To be sure, if postwar Scandinavia has been an incubator of socialist ways of thinking, recent decades have seen these ways of thinking spread, and gradually take root, across the Western world. More and more American children are now bred on ideas right out of the Jante Law. And Americans who have had their yes open in recent years would not be terribly surprised, I think, if a school bureaucrat in their own backyard made a decision similar to the one that Katarina Lindberg made in the case of Annica Eriksson.
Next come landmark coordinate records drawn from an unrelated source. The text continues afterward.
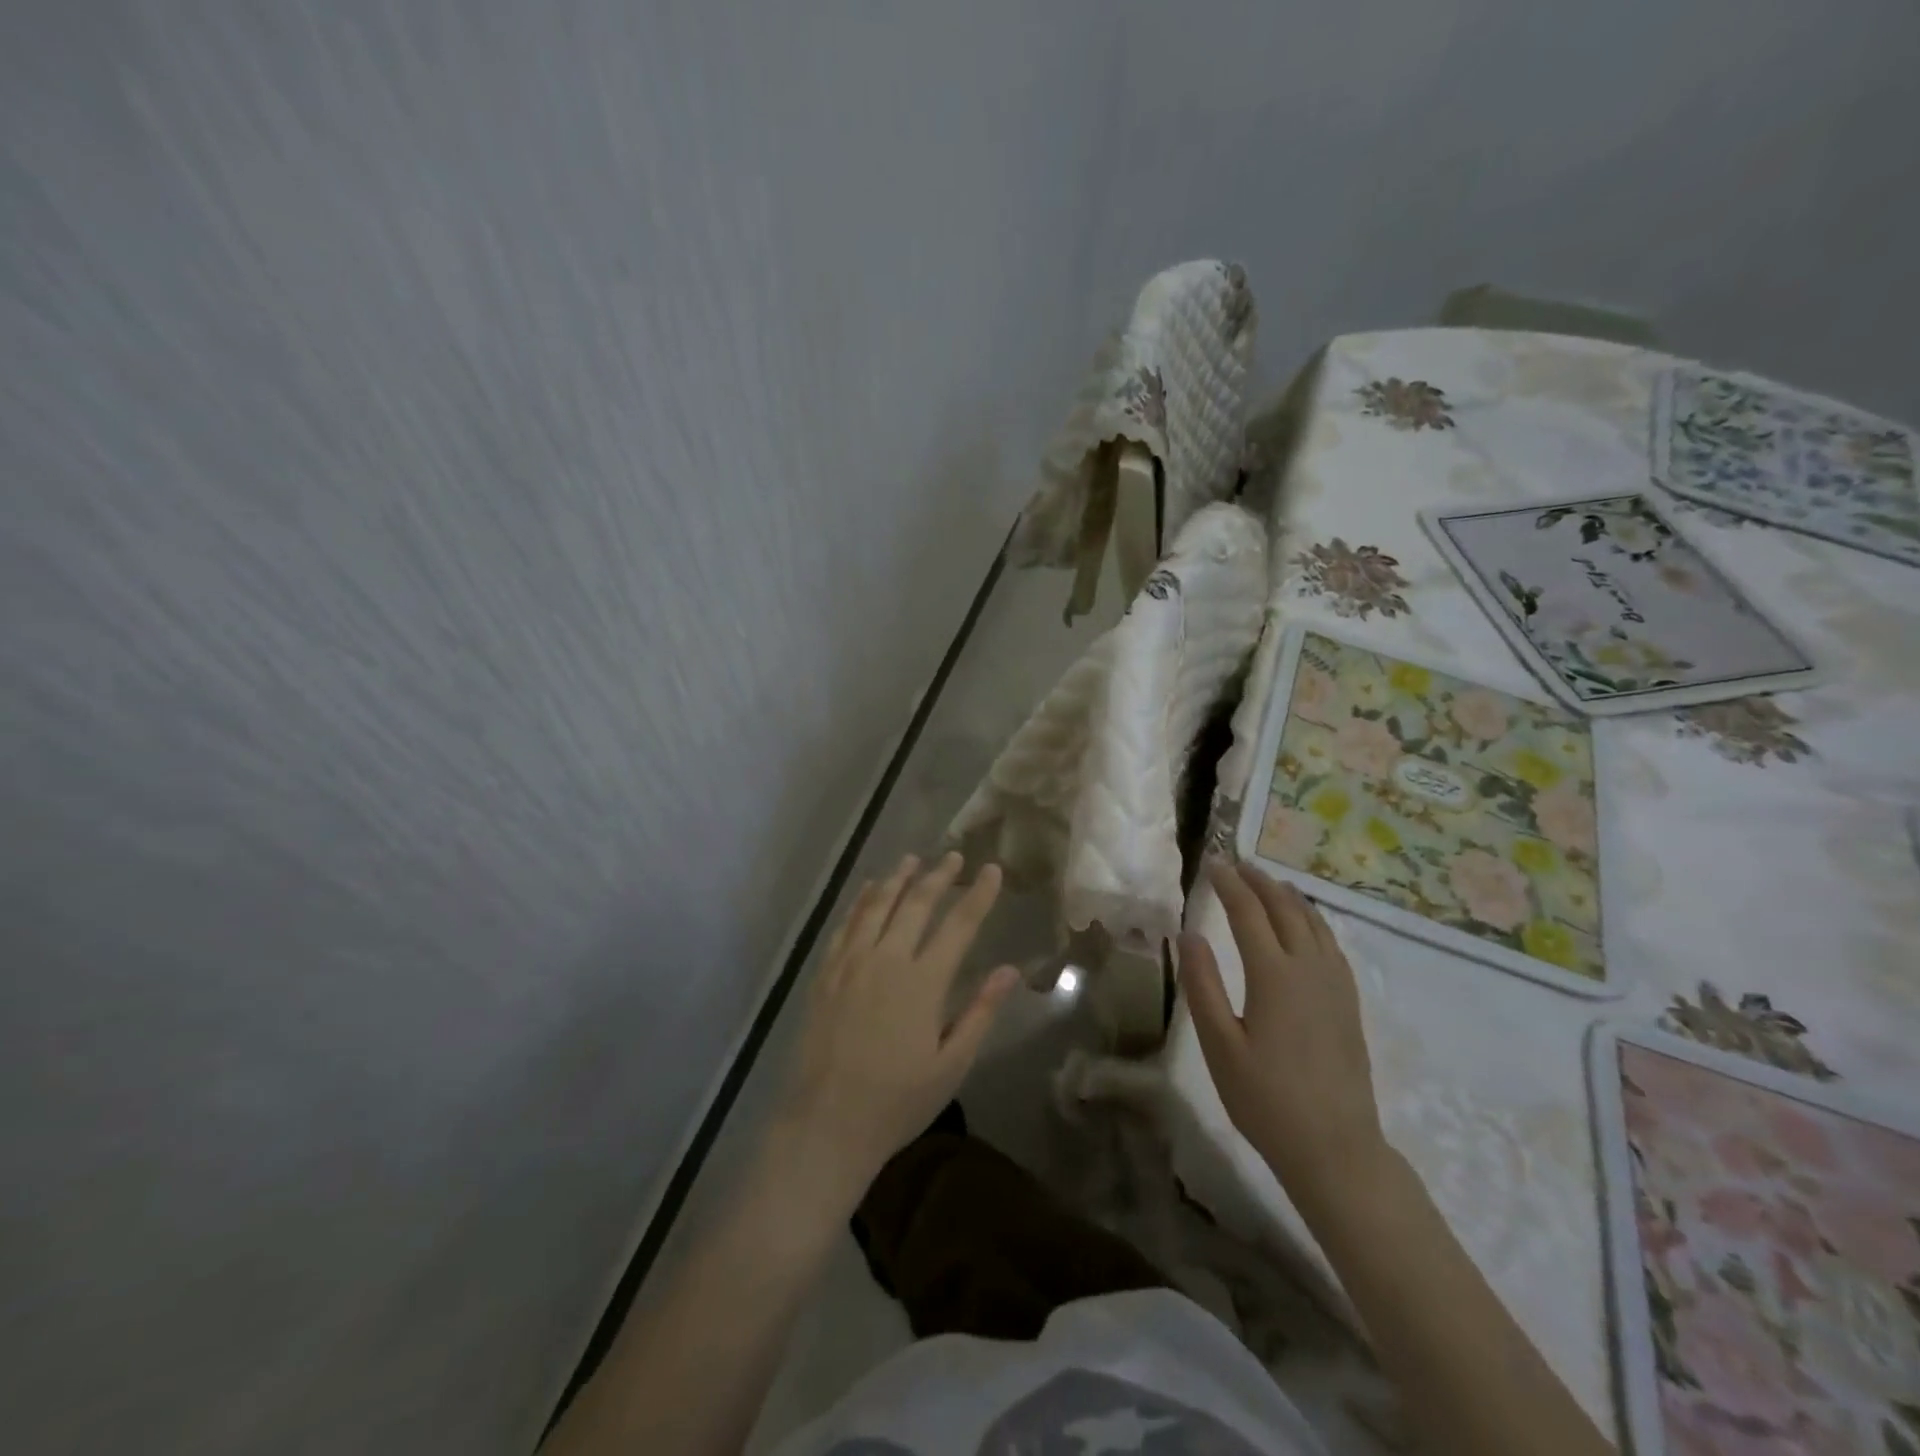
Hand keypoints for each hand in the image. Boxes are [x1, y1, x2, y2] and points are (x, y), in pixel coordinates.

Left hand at [781, 852, 1018, 1200]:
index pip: (958, 925)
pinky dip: (860, 901)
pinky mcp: (826, 973)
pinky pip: (846, 924)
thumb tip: (1010, 970)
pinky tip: (869, 889)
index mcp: (923, 982)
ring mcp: (851, 963)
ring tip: (913, 859)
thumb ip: (980, 1012)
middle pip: (916, 904)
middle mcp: (887, 960)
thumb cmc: (897, 1101)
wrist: (825, 1123)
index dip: (978, 895)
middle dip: (939, 876)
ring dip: (898, 878)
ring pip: (877, 905)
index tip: (991, 870)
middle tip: (953, 856)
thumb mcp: (951, 1064)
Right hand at [1179, 860, 1389, 1211]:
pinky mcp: (1349, 1002)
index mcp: (1273, 975)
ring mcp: (1335, 985)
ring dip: (1288, 896)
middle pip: (1284, 908)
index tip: (1212, 863)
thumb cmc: (1266, 1099)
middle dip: (1259, 881)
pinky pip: (1331, 943)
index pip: (1248, 912)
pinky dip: (1313, 920)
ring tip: (1269, 882)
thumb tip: (1189, 934)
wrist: (1335, 1148)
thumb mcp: (1220, 1045)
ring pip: (1314, 922)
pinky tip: (1306, 925)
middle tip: (1237, 864)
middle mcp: (1309, 968)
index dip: (1228, 884)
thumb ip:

For me, the first thing that the school-lunch debacle in Falun brought to mind was Kurt Vonnegut’s magnificent, dystopic 1961 short story “Harrison Bergeron” and Chandler Tuttle’s well-received 2009 short film, 2081, that was based on it. The tale is a brief and straightforward one: in the year 2081, America has become a nation governed by a fanatical insistence on absolute equality. This requirement is enshrined in constitutional amendments and strictly enforced by agents of the office of the U.S. Handicapper-General. On threat of hefty fines and long-term imprisonment, the physically attractive wear masks to cover their beauty. The unusually intelligent are fitted with devices in their ears that emit shrieking sounds to continually interrupt their thoughts. Ballet dancers are “burdened with sashweights and bags of birdshot” so that their dancing will not be any better than anyone else’s. Nobody dares to stand up to these sacrosanct, draconian rules – until, suddenly, along comes Harrison Bergeron, an unusually tall, strong, and intelligent fourteen-year-old who refuses to hide his light under a bushel. He boldly challenges the tyrannical strictures of his society – but his rebellion proves as brief as the story itself.
Vonnegut’s story gives us an unforgettable picture of the socialist mentality taken to its chilling natural conclusion. Like the news out of Falun, Sweden, it’s a cautionary tale of the very real perils of socialism – an ideology that, in some people’s description, can seem positively benign, but that in practice is a thing of evil, the enemy of all things bright and beautiful, and – perversely – of the very excellence that Sweden’s own Nobel Prizes for science and literature (the winners of which, coincidentally, will be announced over the next few days) are meant to celebrate.